The court points out the fact that “written demand” on Liggett by the sheriff on May 11, 1943, .refers to service of summons on Liggett, and that the “refusal to allow and pay said claim” refers to the answer filed in this case by Liggett and his co-administrator on December 28, 1943.

The court comments that the sheriff had authority to serve the summons, but no authority to file a claim on behalf of any creditor, and further that the answer by the administrators denying liability and alleging that the debt had been paid is not the same thing in legal effect, as a rejection of a claim filed by a creditor, which is a condition precedent to a suit in the Common Pleas Court. The court concludes:

“It, therefore, appears from the petition that the claim was allowed and that there is not pleaded any subsequent rejection of the claim, in the sense of the statute,” and that the refusal to pay, particularly where refusal to pay is based on claimed payment, is not a statutory rejection.
“Under the facts as pleaded in the third amended petition, this court does not, therefore, have original jurisdiction, but such jurisdiction is vested in the Probate Court by Section 10506-86, G-eneral Code.” (Reference being to the Court of Common Pleas.)

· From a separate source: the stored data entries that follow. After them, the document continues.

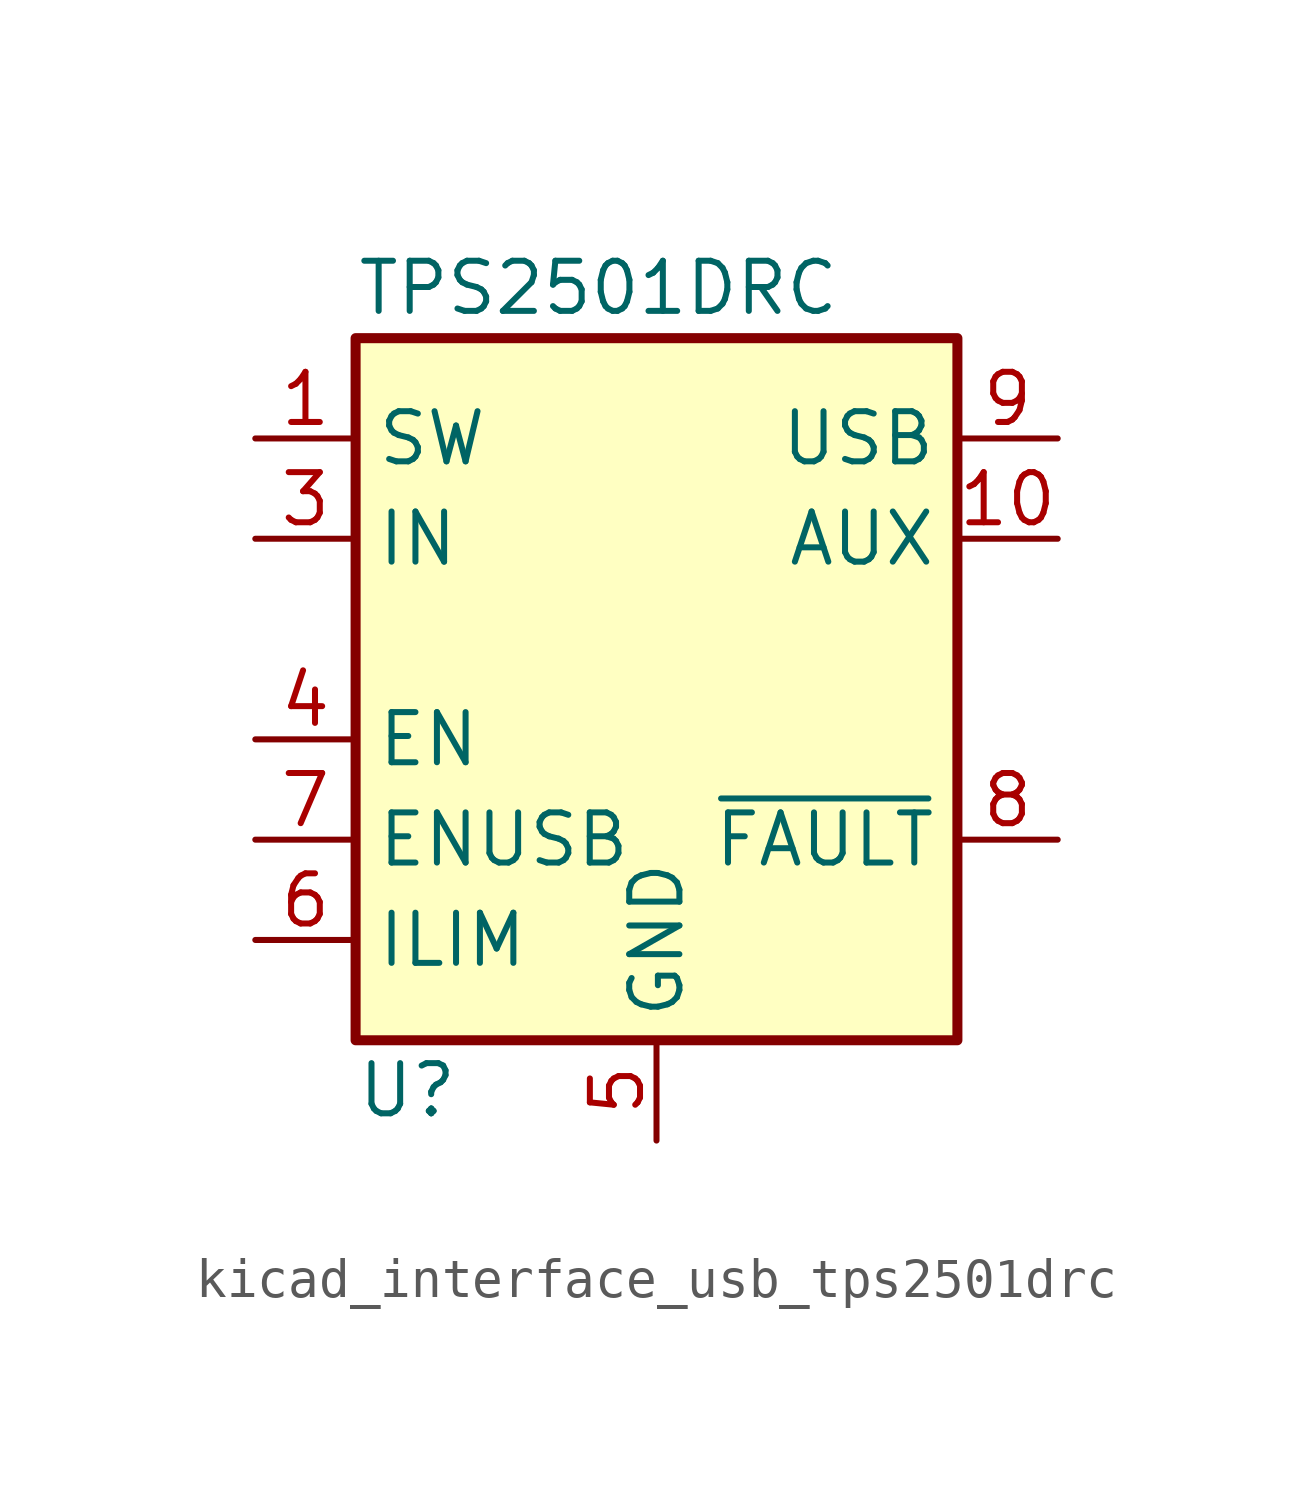
<source format=kicad_sym>
(kicad_symbol_lib
  (version 20220914)
  (generator kicad_symbol_editor)
  (symbol "kicad_interface_usb_tps2501drc"
    (property "Reference" "U"
      (at -7.62 -11.43 0)
      (effects (font (size 1.27 1.27)) (justify left)))
    (property "Value" "TPS2501DRC"
      (at -7.62 8.89 0)
      (effects (font (size 1.27 1.27)) (justify left)))
    (symbol "kicad_interface_usb_tps2501drc_0_1"
      (rectangle (start -7.62 7.62) (end 7.62 -10.16) (stroke (width 0.254) (type default)) (fill (type background))))
    (symbol "kicad_interface_usb_tps2501drc_1_1"
      (pin power_in line (at -10.16 5.08 0) (length 2.54) (name "SW" (effects (font (size 1.27 1.27)))) (number "1" (effects (font (size 1.27 1.27)))))
      (pin power_out line (at 10.16 2.54 180) (length 2.54) (name "AUX" (effects (font (size 1.27 1.27)))) (number "10" (effects (font (size 1.27 1.27)))))
      (pin passive line (at 0 -12.7 90) (length 2.54) hide (name "GND" (effects (font (size 1.27 1.27)))) (number "11" (effects (font (size 1.27 1.27)))))
      (pin passive line (at 0 -12.7 90) (length 2.54) hide (name "GND" (effects (font (size 1.27 1.27)))) (number "2" (effects (font (size 1.27 1.27)))))
      (pin power_in line (at -10.16 2.54 0) (length 2.54) (name "IN" (effects (font (size 1.27 1.27)))) (number "3" (effects (font (size 1.27 1.27)))))
      (pin input line (at -10.16 -2.54 0) (length 2.54) (name "EN" (effects (font (size 1.27 1.27)))) (number "4" (effects (font (size 1.27 1.27)))))
      (pin power_in line (at 0 -12.7 90) (length 2.54) (name "GND" (effects (font (size 1.27 1.27)))) (number "5" (effects (font (size 1.27 1.27)))))
      (pin passive line (at -10.16 -7.62 0) (length 2.54) (name "ILIM" (effects (font (size 1.27 1.27)))) (number "6" (effects (font (size 1.27 1.27)))))
      (pin input line (at -10.16 -5.08 0) (length 2.54) (name "ENUSB" (effects (font (size 1.27 1.27)))) (number "7" (effects (font (size 1.27 1.27)))))
      (pin open_collector line (at 10.16 -5.08 180) (length 2.54) (name "~{FAULT}" (effects (font (size 1.27 1.27)))) (number "8" (effects (font (size 1.27 1.27)))))
      (pin power_out line (at 10.16 5.08 180) (length 2.54) (name "USB" (effects (font (size 1.27 1.27)))) (number "9" (effects (font (size 1.27 1.27))))))))
</source>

Briefly, the trial court arrived at the conclusion that there is no allegation in the petition that the claim was properly presented to the administrators, and by them duly rejected. Suit was brought in the Common Pleas Court and such presentation and rejection were prerequisite to the right of the plaintiff to bring the action.

We have given careful consideration to the cases and statutes cited by each side. Those cases that seem most nearly like the case at bar are: Heater v. Mittendorf (Hamilton County Court of Appeals), 72 Ohio App., 4, 50 N. E. (2d), 559; Neidecker v. Neidecker, 63 Ohio App., 416, 26 N. E. (2d), 929; Prudential Ins. Co. v. Realty Co., 143 Ohio St., 564, 56 N. E. (2d), 168.

The pertinent statutes, some of which were effective in 1932, and others effective in August 1941, are given in 119 Ohio Laws, commencing on page 394, wherein there are set forth those effective in 1932 but repealed by the General Assembly in 1941, and pertain to Sections 10509-112, 10509-113, 10509-114, 10509-132 and 10506-86.

We have read carefully the opinions of Leach, J., and find them sound in every respect.

The judgment of the court below is affirmed.

Judgment affirmed.

Hornbeck and Montgomery, JJ., concur.

Montgomery, J., of the Fifth Appellate District, sitting by designation in the Second Appellate District.